## Brief
Look through the material below and copy every line containing the word "Atherosclerosis".

## Source data

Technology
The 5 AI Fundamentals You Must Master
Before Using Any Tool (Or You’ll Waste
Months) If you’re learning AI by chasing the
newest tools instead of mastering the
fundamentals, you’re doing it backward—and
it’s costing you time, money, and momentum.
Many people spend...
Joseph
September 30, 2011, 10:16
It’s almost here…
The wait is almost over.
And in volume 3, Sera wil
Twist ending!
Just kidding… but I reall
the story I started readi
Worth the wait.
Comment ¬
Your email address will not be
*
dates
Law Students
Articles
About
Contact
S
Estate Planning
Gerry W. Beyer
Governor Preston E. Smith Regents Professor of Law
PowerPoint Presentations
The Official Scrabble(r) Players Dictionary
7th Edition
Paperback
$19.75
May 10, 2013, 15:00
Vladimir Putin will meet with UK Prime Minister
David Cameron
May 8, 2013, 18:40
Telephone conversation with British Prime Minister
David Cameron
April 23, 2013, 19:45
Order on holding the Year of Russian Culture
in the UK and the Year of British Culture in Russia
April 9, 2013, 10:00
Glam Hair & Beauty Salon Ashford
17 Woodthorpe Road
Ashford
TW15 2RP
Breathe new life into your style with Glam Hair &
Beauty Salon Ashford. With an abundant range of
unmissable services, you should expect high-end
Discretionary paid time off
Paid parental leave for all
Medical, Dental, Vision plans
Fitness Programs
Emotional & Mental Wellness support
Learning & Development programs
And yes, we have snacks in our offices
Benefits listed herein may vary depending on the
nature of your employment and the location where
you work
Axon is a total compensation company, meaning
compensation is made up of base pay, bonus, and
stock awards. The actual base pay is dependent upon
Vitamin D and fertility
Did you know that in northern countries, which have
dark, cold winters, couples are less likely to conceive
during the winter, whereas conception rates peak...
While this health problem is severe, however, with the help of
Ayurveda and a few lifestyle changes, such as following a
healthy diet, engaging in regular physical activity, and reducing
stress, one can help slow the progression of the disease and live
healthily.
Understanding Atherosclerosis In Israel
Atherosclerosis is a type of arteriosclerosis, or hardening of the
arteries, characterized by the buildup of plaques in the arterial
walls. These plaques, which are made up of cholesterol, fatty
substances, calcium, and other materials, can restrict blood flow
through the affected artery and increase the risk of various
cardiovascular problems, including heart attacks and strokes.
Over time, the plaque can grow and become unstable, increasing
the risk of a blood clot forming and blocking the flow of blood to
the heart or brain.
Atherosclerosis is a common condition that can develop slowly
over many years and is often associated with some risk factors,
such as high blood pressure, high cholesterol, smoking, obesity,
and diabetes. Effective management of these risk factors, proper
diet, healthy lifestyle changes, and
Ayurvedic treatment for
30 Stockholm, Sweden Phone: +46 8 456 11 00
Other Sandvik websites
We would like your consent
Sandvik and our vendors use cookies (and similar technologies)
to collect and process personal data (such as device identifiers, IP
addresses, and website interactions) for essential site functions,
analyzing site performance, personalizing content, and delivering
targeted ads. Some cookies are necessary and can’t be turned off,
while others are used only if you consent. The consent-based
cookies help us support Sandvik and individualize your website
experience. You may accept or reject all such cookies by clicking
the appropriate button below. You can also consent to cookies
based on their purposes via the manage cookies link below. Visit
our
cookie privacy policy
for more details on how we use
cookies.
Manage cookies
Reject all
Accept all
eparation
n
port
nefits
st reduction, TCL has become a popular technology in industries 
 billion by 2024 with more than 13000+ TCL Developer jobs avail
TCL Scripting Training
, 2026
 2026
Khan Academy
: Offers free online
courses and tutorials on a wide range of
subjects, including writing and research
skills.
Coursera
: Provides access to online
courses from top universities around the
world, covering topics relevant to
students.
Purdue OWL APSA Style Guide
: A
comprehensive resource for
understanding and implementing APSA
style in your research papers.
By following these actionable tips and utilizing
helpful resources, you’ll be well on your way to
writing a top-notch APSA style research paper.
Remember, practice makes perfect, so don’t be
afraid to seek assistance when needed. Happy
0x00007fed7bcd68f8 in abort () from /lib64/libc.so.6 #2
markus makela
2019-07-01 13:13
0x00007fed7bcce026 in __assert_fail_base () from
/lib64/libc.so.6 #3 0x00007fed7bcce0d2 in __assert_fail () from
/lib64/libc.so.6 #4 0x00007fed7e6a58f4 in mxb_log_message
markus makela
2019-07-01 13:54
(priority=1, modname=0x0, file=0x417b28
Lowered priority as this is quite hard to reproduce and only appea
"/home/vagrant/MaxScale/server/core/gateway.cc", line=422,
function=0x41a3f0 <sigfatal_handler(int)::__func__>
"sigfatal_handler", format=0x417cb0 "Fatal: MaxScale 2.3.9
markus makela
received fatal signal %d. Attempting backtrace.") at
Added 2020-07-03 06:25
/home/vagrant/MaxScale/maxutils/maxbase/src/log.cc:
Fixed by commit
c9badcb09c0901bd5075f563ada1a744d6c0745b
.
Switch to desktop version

## Written reply
Understanding Atherosclerosis In Israel
Atherosclerosis is a type of arteriosclerosis, or hardening of the
Atherosclerosis is a common condition that can develop slowly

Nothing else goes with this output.